Abstract

Subduction of seamounts and ridges along thinly sedimented convergent margins results in deformation of the overriding forearc. Exposures of newly recognized late Pleistocene, shallow water deposits (i.e., Marenco formation) record intervals of rapid subsidence and uplift across the Costa Rican forearc inboard of the subducting Cocos Ridge. In general, the Marenco formation is a fining upward, fossiliferious, late Pleistocene, marine sand disconformably overlying beveled surfaces cut across the competent Osa mélange basement. The ∼50 to 27 ka age of the Marenco formation is constrained by 12 accelerator mass spectrometry and two conventional 14C dates obtained on marine macrofossils.
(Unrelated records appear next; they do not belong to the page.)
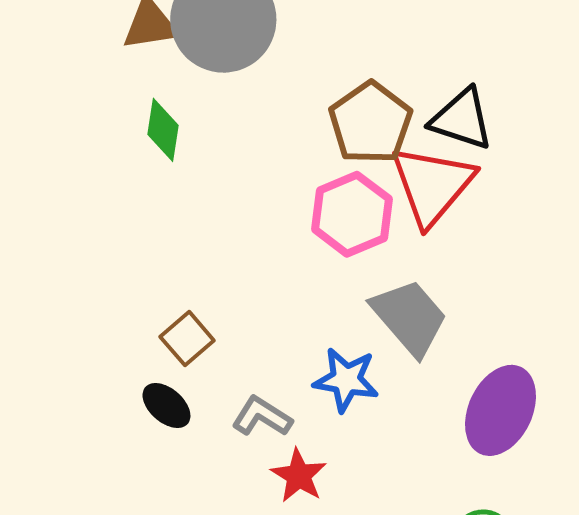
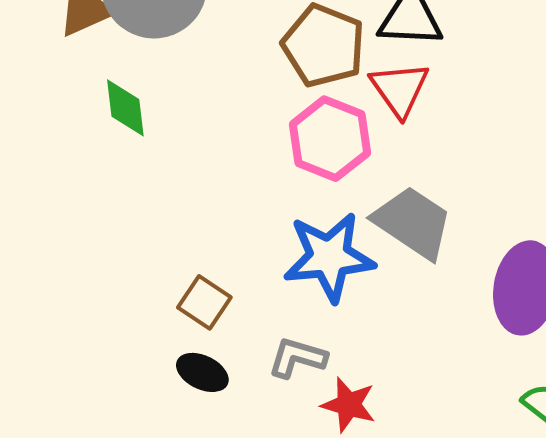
red triangle: (432, 185) -> (400, 89), size x0.7
blue star: (346, 380) -> (329, 257), moved, size x1.4

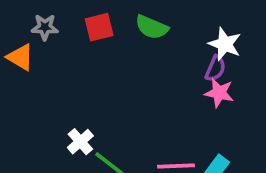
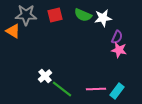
gray star: (45, 27) -> (26, 15), size x1.5
white star: (225, 44) -> (103, 18), moved, turned -30

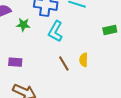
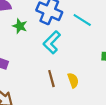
yellow semicircle: (84, 60) -> (73, 80), turned 144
The deposition of this sequence coincident with a general fall in sea level during oxygen isotope stage 3 requires >6 mm yr−1 subsidence inboard of the northwest flank of the subducting Cocos Ridge. Presently, exposures of the Marenco formation are found at >75 m above sea level, requiring uplift rates in excess of 6 mm yr−1. We interpret the down and up history of vertical tectonism recorded by the Marenco formation as the response of the upper plate to variations in the elevation of the subducting Cocos Ridge. On the basis of a model where the upper plate deforms through bends because of roughness on a rigid downgoing plate, the rate, duration, and spatial distribution of vertical tectonism across the forearc are determined by the magnitude of the orthogonal component of the relative convergence vector and the bathymetry of the underthrusting plate. Application of this model to bathymetric data for the Cocos plate offshore yields a broad agreement between predicted future rates of subsidence and uplift and rates over the last 50 kyr recorded by the Marenco formation. Furthermore, analysis suggests that the arrival of the blunt‐tipped leading edge of the Cocos Ridge (0.5–3 Ma) resulted in an initial period of very rapid (∼30 mm yr−1) uplift.